I’ve also taken a leap of faith and submitted an article to a travel magazine in which I would love to be a regular contributor. And I’m pitching a story idea I’ve got to a couple of other magazines about another adventure I’ve organised for next month that will test me physically, mentally and emotionally again. Add in the fact that I’m working on a new business idea with a few people from around the globe and my life is full of work I love at the moment, although its also scary.
This morning when I woke up, I saw this post by Brené Brown on Instagram. It’s from her new book Dare to Lead, which I can’t wait to read.
It’s so true.
“The cave you fear to enter holds the treasure you seek.” It’s only by facing my fears head on in the past few years that I’ve built this life that I love. A life where I get to paint and write and build projects with friends all over the world who I meet through my various travel and adventures. A life where I can support my daughters and show them what following your passions look like.
Each time I face my fears, the rewards are greater than I could ever imagine.
It’s hard work and it doesn’t happen overnight. Four years ago, my life looked very different. I was burning out at work, I was in a marriage where we didn’t nurture, support or communicate with each other, I had a social media stalker, I was exhausted mentally, physically, emotionally and spiritually. I was a perfectionist and control freak. I was juggling so many balls at once and trying to control so many things, that life eventually came crashing down around my ears.

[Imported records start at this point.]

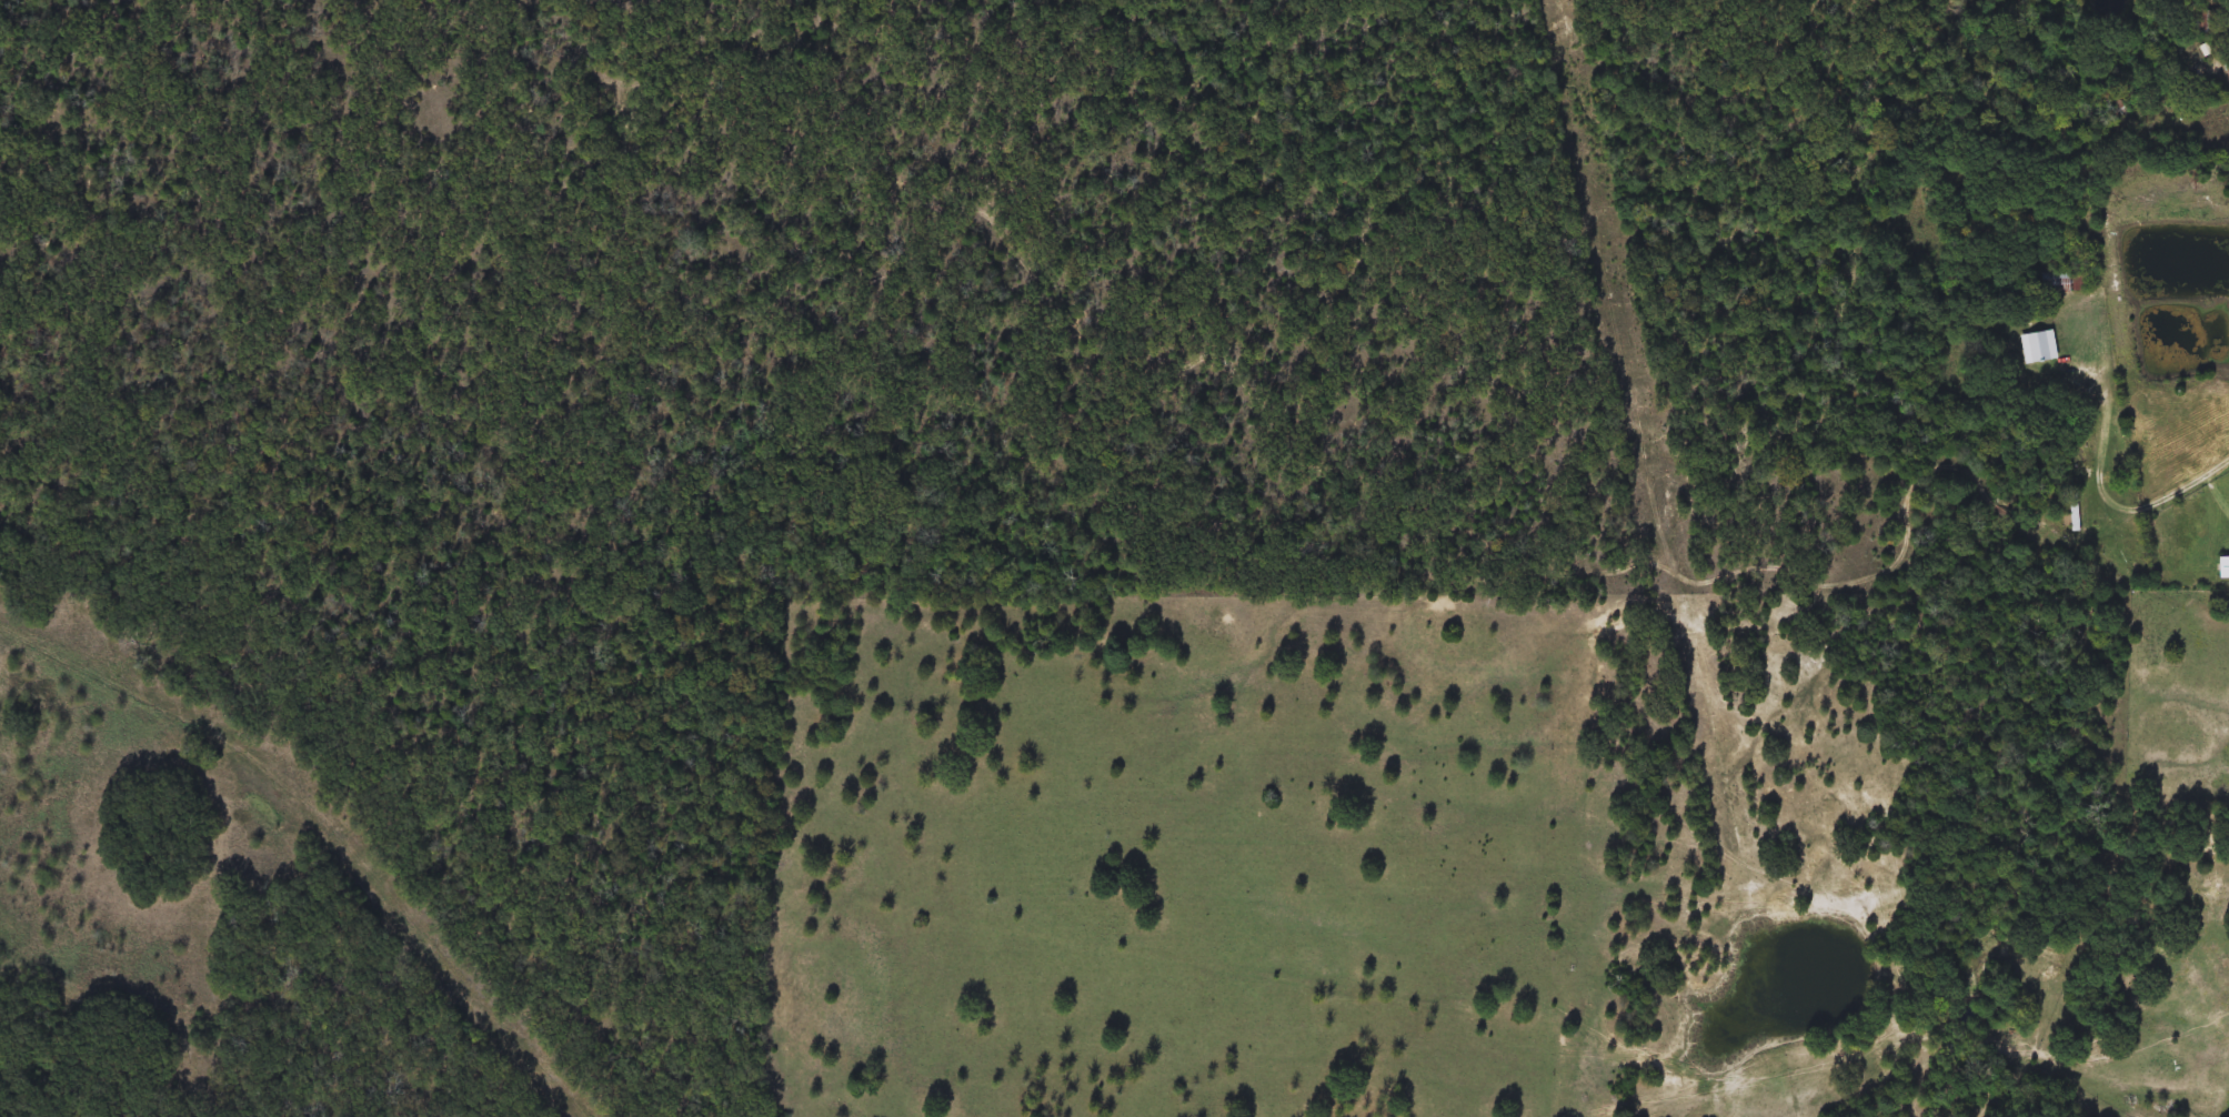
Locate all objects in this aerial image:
building: (2206, 21)
building: (2052, 283)
building: (2036, 346)
road: (2114, 494)
building: (2074, 510)
building: (2222, 567)

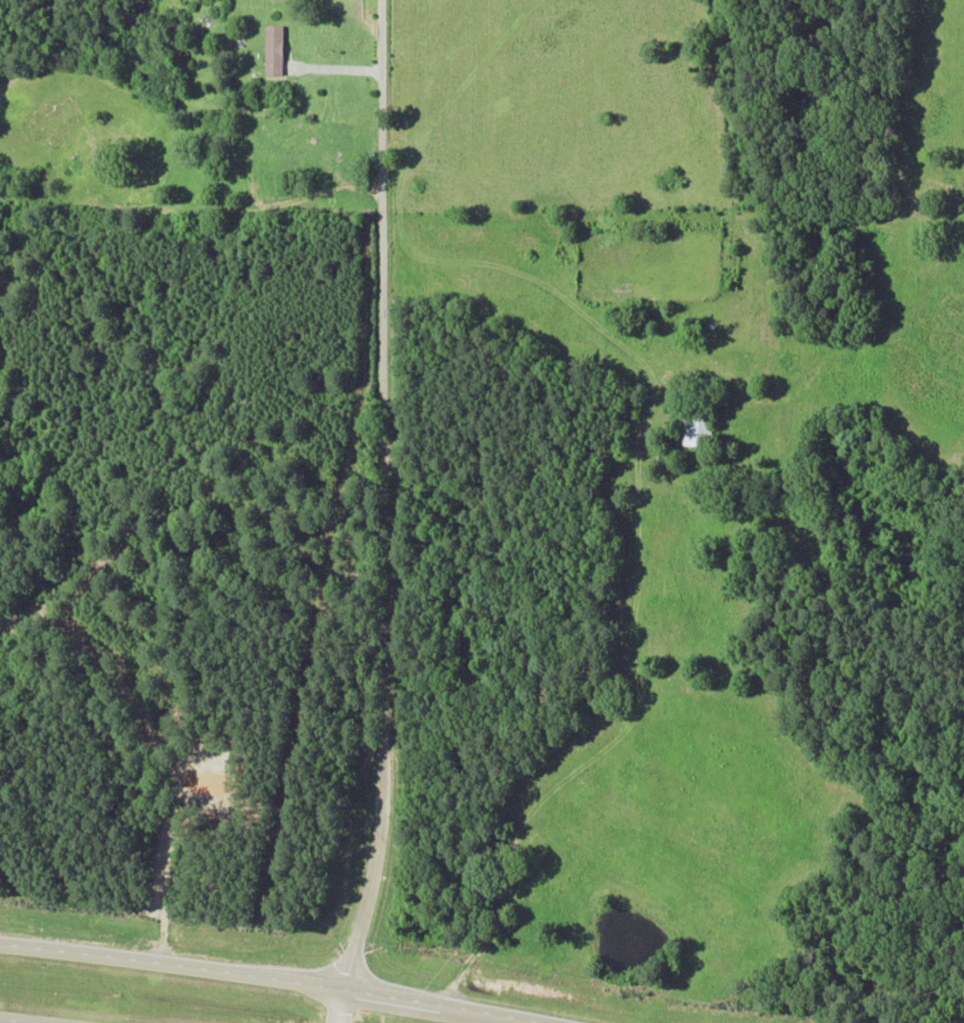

I had known things needed to change for quite a while but I was scared. I knew I needed to change but I was scared of that too. Scared of what that change would look like. Scared of the hurt I would cause others around me. Scared of whether I could live on my own. Scared whether I’d be able to afford being a single parent. Scared of loads of things. But I changed my life step by step. Almost every one of those steps has required facing a new fear head on.
Like many others in this world, for years I believed I wasn’t enough. It’s only through examining that belief over the past four years, going deep and working on myself I’ve come to realise I am more than enough for me. I love who I am. I love my life. And if there is something that I don’t love about my life, I have the power to change it. It’s only my fears that stop me.
When I own the fear and enter the cave, I can write my own ending. I can create anything I want to. I choose courage over comfort. I’ve seen over and over again that it pays off. I choose to live with my whole heart instead of one that is covered in armour. I may get hurt or fail in the process, but at least I will love and grow and learn. And I choose to make my life one big adventure, one where I am brave and afraid at the same time.
I’m heading back into the cave to work on my next project. See you in a few days.